>>>>>
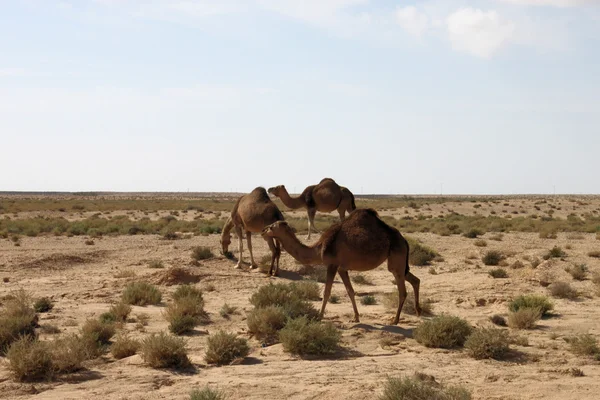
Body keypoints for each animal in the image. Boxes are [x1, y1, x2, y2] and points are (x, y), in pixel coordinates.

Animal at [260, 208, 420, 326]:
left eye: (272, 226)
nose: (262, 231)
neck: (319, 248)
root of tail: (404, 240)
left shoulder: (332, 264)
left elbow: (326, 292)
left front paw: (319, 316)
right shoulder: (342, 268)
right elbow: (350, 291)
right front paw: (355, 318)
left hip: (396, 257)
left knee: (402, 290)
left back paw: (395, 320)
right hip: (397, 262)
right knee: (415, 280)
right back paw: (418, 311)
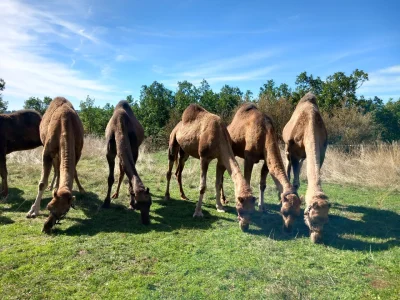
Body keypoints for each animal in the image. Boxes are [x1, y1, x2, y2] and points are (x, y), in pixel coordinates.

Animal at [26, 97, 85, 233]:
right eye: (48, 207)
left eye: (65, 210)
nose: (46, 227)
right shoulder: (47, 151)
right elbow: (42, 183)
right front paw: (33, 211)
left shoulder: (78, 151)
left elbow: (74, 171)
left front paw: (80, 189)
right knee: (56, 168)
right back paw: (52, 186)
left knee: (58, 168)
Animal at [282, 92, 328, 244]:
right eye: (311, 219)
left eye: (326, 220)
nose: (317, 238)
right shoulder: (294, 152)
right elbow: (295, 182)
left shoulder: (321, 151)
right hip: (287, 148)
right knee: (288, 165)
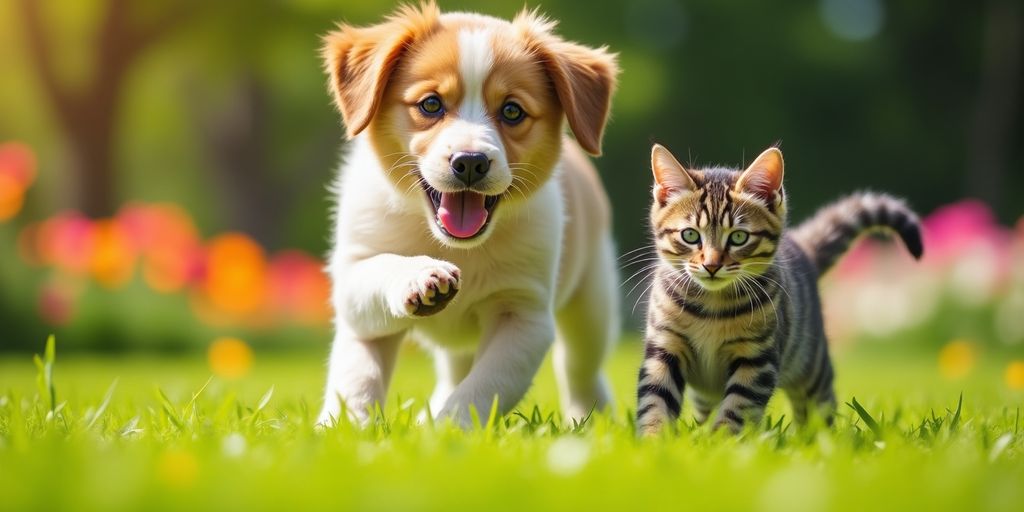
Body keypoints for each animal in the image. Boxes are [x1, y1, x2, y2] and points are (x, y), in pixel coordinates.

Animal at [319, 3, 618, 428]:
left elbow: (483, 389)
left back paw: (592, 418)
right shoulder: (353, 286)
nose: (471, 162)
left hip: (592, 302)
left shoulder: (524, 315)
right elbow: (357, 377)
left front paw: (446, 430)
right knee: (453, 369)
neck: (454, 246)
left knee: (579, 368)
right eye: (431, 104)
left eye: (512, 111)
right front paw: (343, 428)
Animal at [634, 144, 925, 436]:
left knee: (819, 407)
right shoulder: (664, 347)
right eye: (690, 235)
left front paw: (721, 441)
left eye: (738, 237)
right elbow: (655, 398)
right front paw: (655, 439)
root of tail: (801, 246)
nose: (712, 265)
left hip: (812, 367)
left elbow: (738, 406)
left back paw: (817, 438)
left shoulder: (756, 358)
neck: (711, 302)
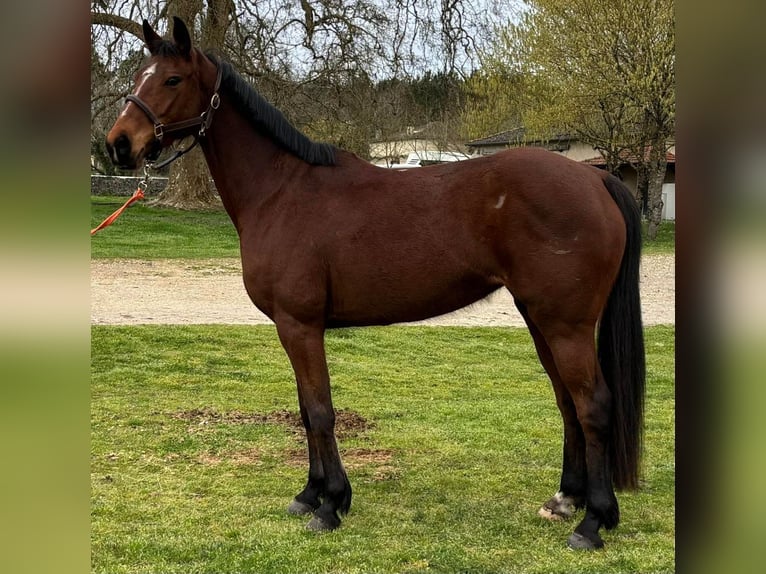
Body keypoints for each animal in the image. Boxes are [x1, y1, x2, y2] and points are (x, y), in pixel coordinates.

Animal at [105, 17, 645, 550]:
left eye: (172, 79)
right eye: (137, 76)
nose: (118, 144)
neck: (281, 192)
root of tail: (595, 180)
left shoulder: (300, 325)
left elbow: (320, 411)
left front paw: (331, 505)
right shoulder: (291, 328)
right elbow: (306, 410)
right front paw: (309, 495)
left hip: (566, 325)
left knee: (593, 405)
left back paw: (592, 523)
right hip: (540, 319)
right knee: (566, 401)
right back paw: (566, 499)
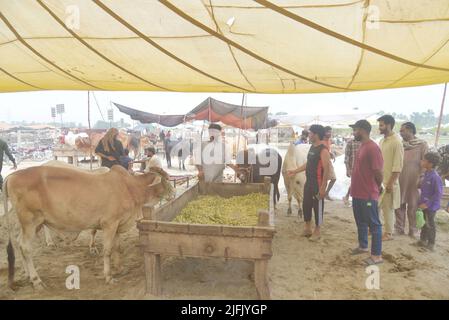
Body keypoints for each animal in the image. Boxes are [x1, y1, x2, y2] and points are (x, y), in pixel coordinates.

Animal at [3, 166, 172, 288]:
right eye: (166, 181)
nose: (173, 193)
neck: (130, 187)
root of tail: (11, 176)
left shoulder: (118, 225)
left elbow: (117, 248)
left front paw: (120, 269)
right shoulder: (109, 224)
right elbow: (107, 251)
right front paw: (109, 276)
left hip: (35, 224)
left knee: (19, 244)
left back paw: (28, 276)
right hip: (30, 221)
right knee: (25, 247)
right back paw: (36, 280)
<<<<<
**TASK**
If a picture sits between the line containing "right shoulder: (664, 347)" and the line containing "right back paw: (566, 499)", leave it out, and return the lines of that range above exactly, both ends included.

**OUTPUT FOR THIS TASK**
right shoulder: (664, 347)
right eye: (690, 235)
left front paw: (721, 441)
left eye: (738, 237)
right elbow: (655, 398)
right front paw: (655, 439)
root of tail: (801, 246)
nose: (712, 265)
left hip: (812, 367)
left elbow: (738, 406)
left back paw: (817, 438)
left shoulder: (756, 358)
neck: (711, 302)
Body keypoints for each animal in the image. Boxes are [x1, y1, x2, y2] and points are (x, y), in pixel coordinates.

Animal at [105, 17, 645, 550]:
left eye: (172, 79)
right eye: (137, 76)
nose: (118, 144)
neck: (281, 192)
root of tail: (595, 180)
left shoulder: (300, 325)
left elbow: (320, 411)
left front paw: (331, 505)
right shoulder: (291, 328)
right elbow: (306, 410)
right front paw: (309, 495)
left hip: (566, 325)
left knee: (593, 405)
left back paw: (592, 523)
right hip: (540, 319)
right knee: (566, 401)
right back paw: (566, 499)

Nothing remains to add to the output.